Friday, November 24, 2006

Cold War Toys

I found these photos while surfing around the internet. I never really thought about the relationship between children's play things and cultural attitudes of the time period they were produced until I saw them. Of course like movies or TV shows or other popular cultural artifacts, it is not surprising that the concerns and worries of society make their way into what gets marketed to the youngest and most impressionable.

Given this understanding, what makes more sense during the Cold War years - as public fears about the development of atomic bombs sweeps the nation - than to sell kids Chutes Away a airplane toy that allows children to drop yellow plastic bombs into targets.

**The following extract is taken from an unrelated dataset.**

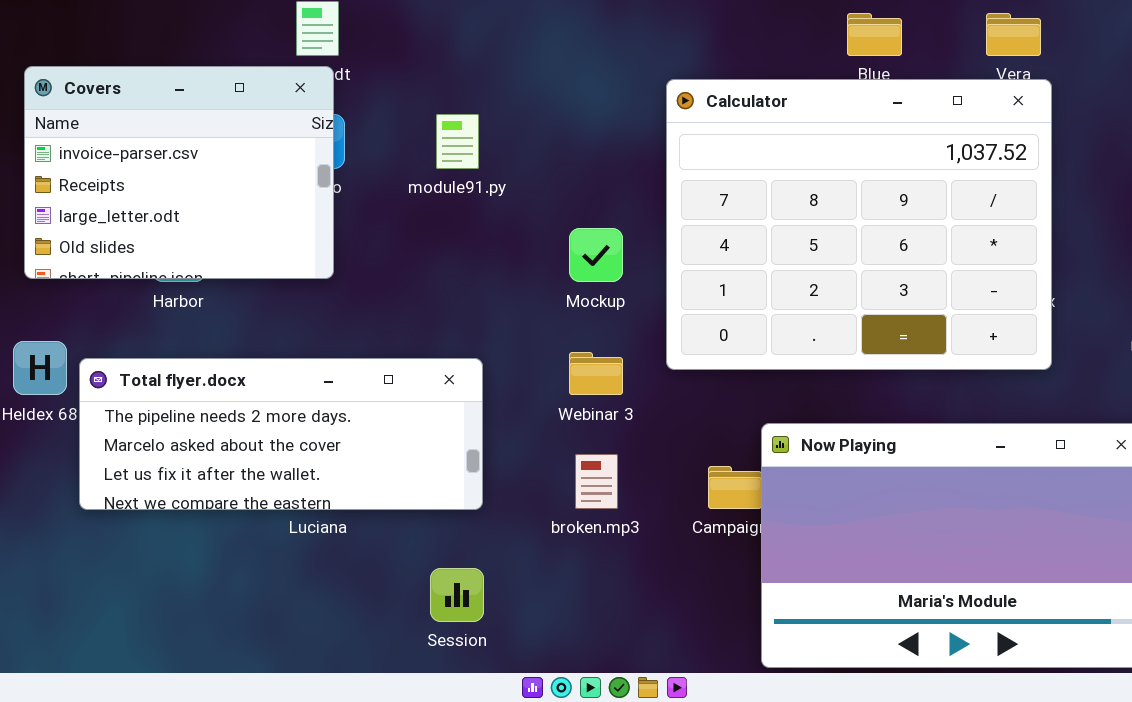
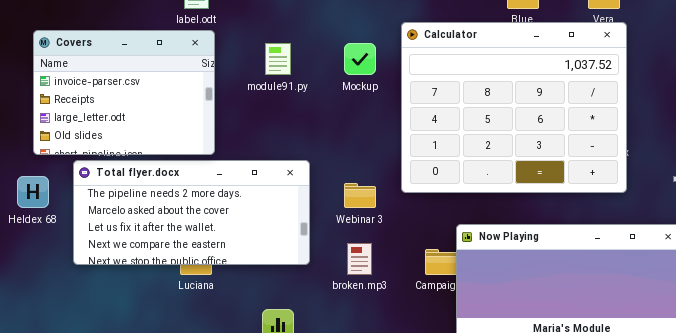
Covers: [24,66,334,279] -> [33,30,215,155], moved
Mockup: [569,228,623,282] -> [344,43,376,75], moved
Total flyer.docx: [79,358,483,510] -> [73,160,310,265], moved, resized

What a great toy for Santa to leave under the Christmas Tree. The entire family can come back from Christmas mass and pretend to destroy the world. (As I reexamine the box - maybe the kids are dropping parachutes and not bombs. Although it doesn't make any sense to drop parachutes to people on the ground - what are they going to do with them? Maybe this is a Berlin Airlift type of game.)

Of course, should your family fail to annihilate communism through atomic bombing and the red hordes infiltrate the U.S. government, then you might need to purge American society of undesirable socialist influences. Apparently, Milton Bradley did not think that HUAC committee action figures would be a big seller, so instead kids in the fifties were provided with an example of how the French got rid of their trouble makers.

I wonder who is in charge of developing inappropriate historical toys for children? In the politically correct times we live in, should I worry about my local ToysRUs selling a Tar and Feather the Loyalists Goo Machine or a Rosenberg Espionage Easy-Bake Electric Chair. At least someone else thinks it is a real threat - since on there is a spoof commercial for Jihad Joe.

All joking aside, I do think "Cold War Era Children's Toys" is a cultural history project just waiting to be embraced.